Before training, raw text data is transformed into a sequence of tokens using a tokenizer. These tokens are unique numerical IDs that represent small chunks of text.
For example, consider a dataset with 15 trillion tokens. Each token is a discrete unit that the neural network will learn to process and predict.
Key points:

  • The dataset is represented as a long sequence of tokens.
  • Each token is assigned a unique numerical ID.
  • The numbers themselves do not have inherent meaning but serve as identifiers.
3. Neural Network Training Process

Neural network training involves modeling the statistical relationships between tokens in a sequence.

3.1. Windowing and Context Creation
To learn these relationships, we divide the dataset into smaller parts known as token windows. A window consists of a fixed number of consecutive tokens taken from the dataset.

  • The window size can vary (e.g., 4,000, 8,000, or 16,000 tokens), but is usually limited due to computational constraints.
  • For simplicity, let's consider a window size of 4 tokens.
  • These 4 tokens serve as the context for predicting the next token.

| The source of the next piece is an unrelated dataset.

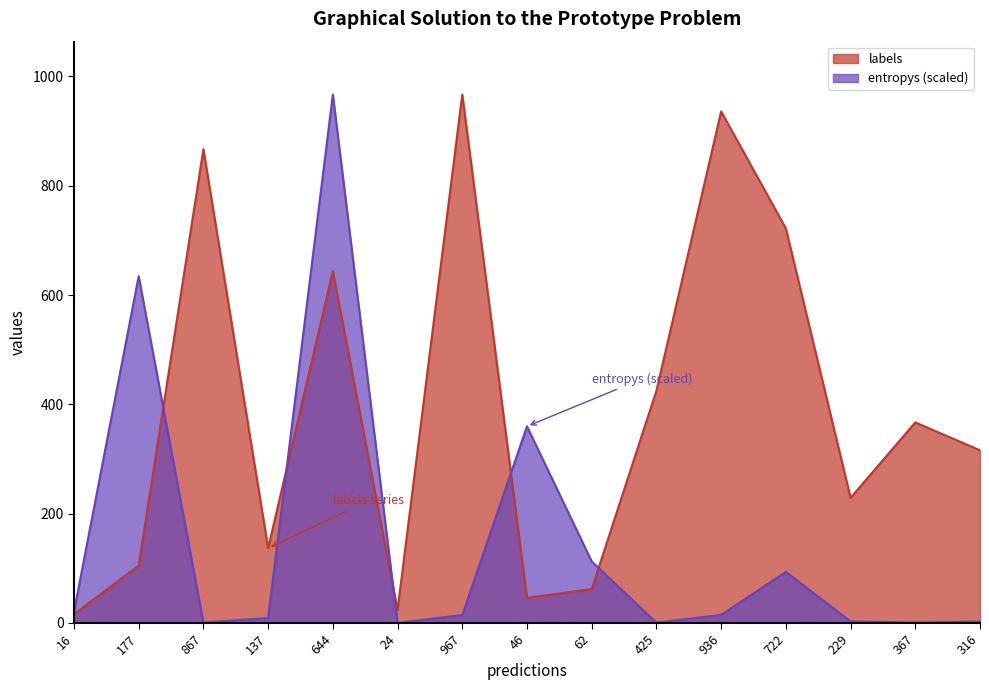

Reading left to right, transcribe all the data shown in this chart.

labels: 16.0	105.0	867.0	137.0	644.0	24.0	967.0	46.0	62.0	425.0	936.0	722.0	229.0	367.0	316.0
entropys: 20.7	634.5	0.9	9.1	967.0	0.1	14.6	359.9	112.7	0.5	14.8	93.5	2.9	0.8	2.5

3.2. Predicting the Next Token
Given a sequence of tokens, the neural network aims to predict the next token in the sequence.
For example, consider the following sequence of token IDs:

  • Input (context): 3962, 2847, 1209, 531
  • Expected next token: 8743

The neural network's job is to assign probabilities to all possible next tokens from the vocabulary (e.g., 100,277 possible tokens). Initially, these probabilities are random.

4. Updating the Neural Network

The model improves by adjusting its predictions based on the correct token. This process follows these steps:

  1. Compute Initial Probabilities: The model assigns probabilities to all possible next tokens.
  2. Compare with Ground Truth: The actual next token is known from the dataset.
  3. Adjust Model Weights: The model updates itself to increase the probability of the correct token while decreasing the probabilities of incorrect tokens.
  4. Iterate Over Large Batches: This process is repeated across large batches of token sequences to refine the model.

.For example:

  • Initial prediction:

    • Token A: 4%
    • Token B: 2%
    • Token C (Correct Answer): 3%
  • After training update:

    • Token A: 2%

    • Token B: 1%

    • Token C: 4% (more likely to be predicted next time)
5. Parallel Processing for Efficiency

Since datasets are extremely large, training happens in parallel:

  • Many windows are processed simultaneously.
  • Each token in a window contributes to updating the model.
  • The neural network learns statistical patterns by adjusting probabilities for each token in every batch.